Interview with Rick Altman

For those in the presentation industry, Rick Altman is the man with a plan—a plan to help presenters create better presentations. His years of presentation experience produced the must-have book for any presenter: Why Most PowerPoint Presentations Suck and How You Can Make Them Better. I had the opportunity to meet Rick during The Presentation Summit, a fun and informative conference he hosts that feels more like a retreat with a group of cool people who share the same passion for presentations (and having a good time) as Rick. Recently, I had the opportunity to interview Rick about his "true passion," too much crap in presentations, and his most important rule for presenters.

Q. You host the annual Presentation Summit, teach presentation techniques through your PresentationNext workshops, have written many books, and consult with a myriad of companies. How did you develop this passion for presentations?
A. Well, we're not saving the world or anything.

Q. But you have to have passion for it.
A. It's not just a job, that's true. Anyone who is self-employed will tell you that you have to absolutely love it to do it well. I started giving presentations for the graphic design community—CorelDraw users in the early 1990s. This was before PowerPoint even existed.

Q. Did you use Lotus Persuasion?
A. Close—Harvard Graphics. Then in the 2000s, as the Corel universe shrank, it became clear that the market for presentation design was growing.

Q. What led you to write your book Why Most PowerPoint Presentations Suck and How You Can Make Them Better?
A. Now that's passion! It is my 15th book but the first one that I have self-published. I pitched a book on advanced PowerPoint technique to each of the publishers that I had a relationship with and they all agreed, provided that I include several chapters on introductory material.

Q. And you didn't want to do that?
A. I didn't want to do that.

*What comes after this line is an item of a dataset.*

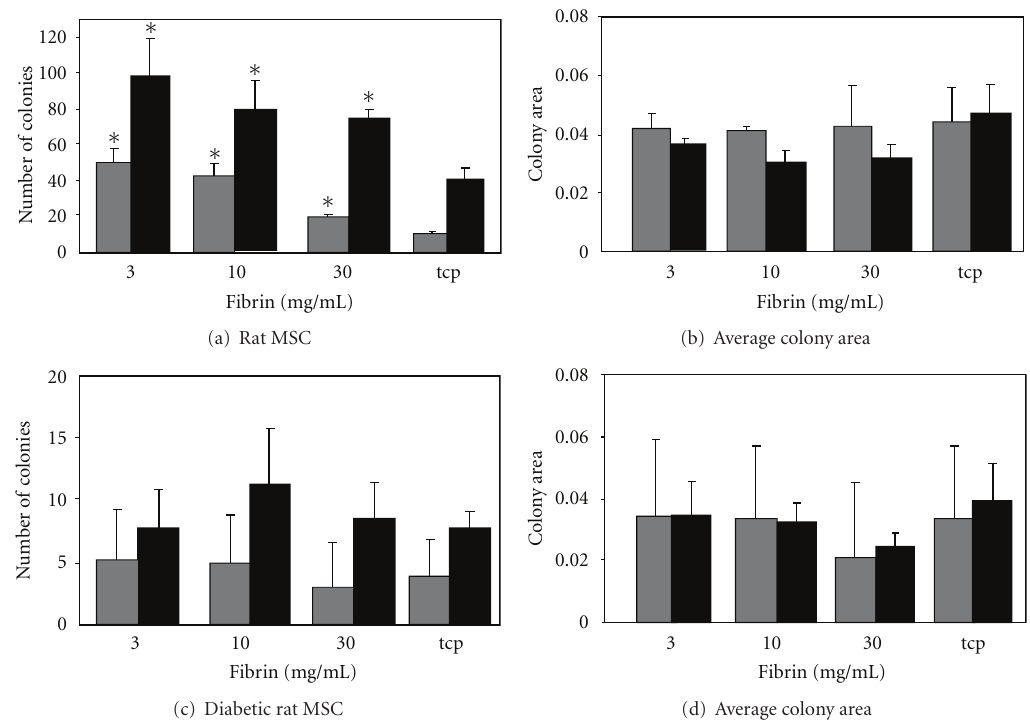
Figure 2: E ff ects of fibrin surfaces on healthy and diabetic rat MSC. MSC isolated from young and diabetic rats were grown on fibrin gels for 7 days, and then 1000 cells were seeded into the CFU assays under osteogenic conditions. ALP-positive (grey) and total colony numbers (black) were calculated for normal rat MSC (a) as well as the mean size of the colonies (b). CFU numbers for MSC from were also calculated (c) as well as the mean colony size (d). ∗ Denotes a statistically significant di ff erence from the other groups.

I wanted to sink my teeth into meaty topics, not a bunch of "here's how you make a bullet list" stuff. So I just published it myself.

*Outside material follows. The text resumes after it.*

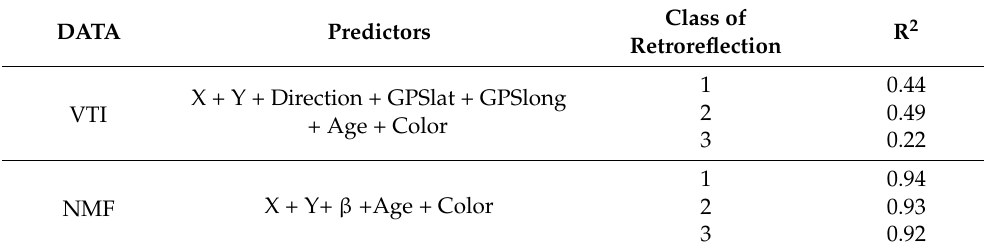
Table 5. R 2 values for each class for VTI and NMF data (using logarithmic regression). DATA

Q. And that allowed you to use that title?
A. What, you don't think Microsoft Press would have gone for it?

Q. Well ...
A. Such a cynic.

Q. What is a common mistake that presenters make in their PowerPoint presentations?
A. Too much crap.

Q. Too much crap?
A. Too much text, too much junk, too much motion, too much background, too much everything.

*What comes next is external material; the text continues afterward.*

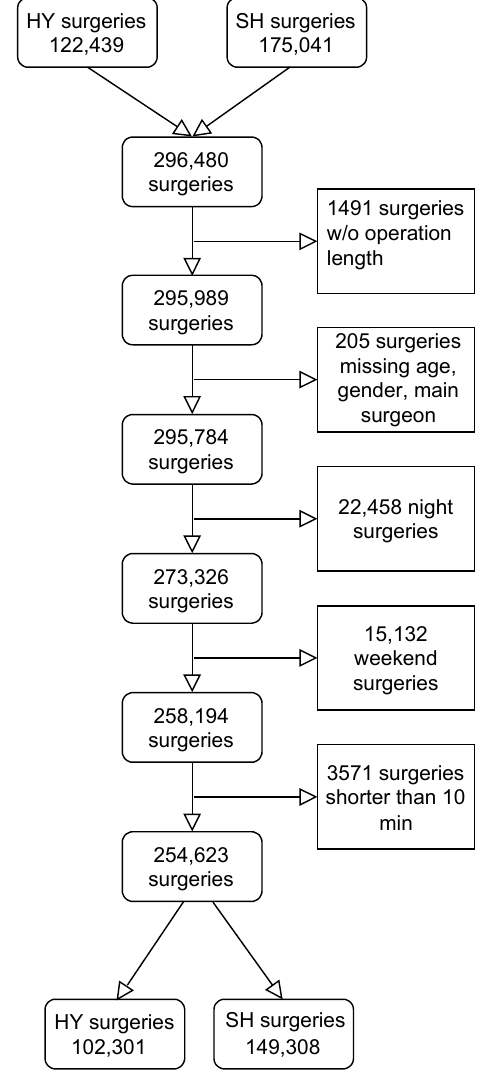
Figure 1. Data selection flow chart.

Q. Not only does your book give pointers on creating better presentations through design techniques, but it also touches on rules for developing slide content and tips for public speaking. Can you tell us the most important rule presenters should know?
A. I believe it is always remembering that the person is the presentation, the slides are not. Nobody walks into a room looking forward to seeing your slides—that doesn't happen. People come to a presentation to hear what you have to say. When you make your slide content more important than your own words and ideas, you do everyone a disservice, especially yourself.

Q. Do you believe presenters—and presentation graphics—have improved in recent years?
A. Without a doubt. Five years ago, few companies seemed to care about presentation. They would spend millions of dollars on their brand, but send someone out for the first impression—the sales call in the boardroom—with a few hours of training with PowerPoint and no knowledge of presentation best practices. Today that is changing. We sold out the conference last year and my phone rings often. Companies are starting to get it that they have to invest in broad-based presentation skills development.

Q. You sound passionate about that.
A. Back to that, are we? Okay, if I were good enough to have played tennis professionally, I would have been passionate about that. This is a pretty close second, I admit.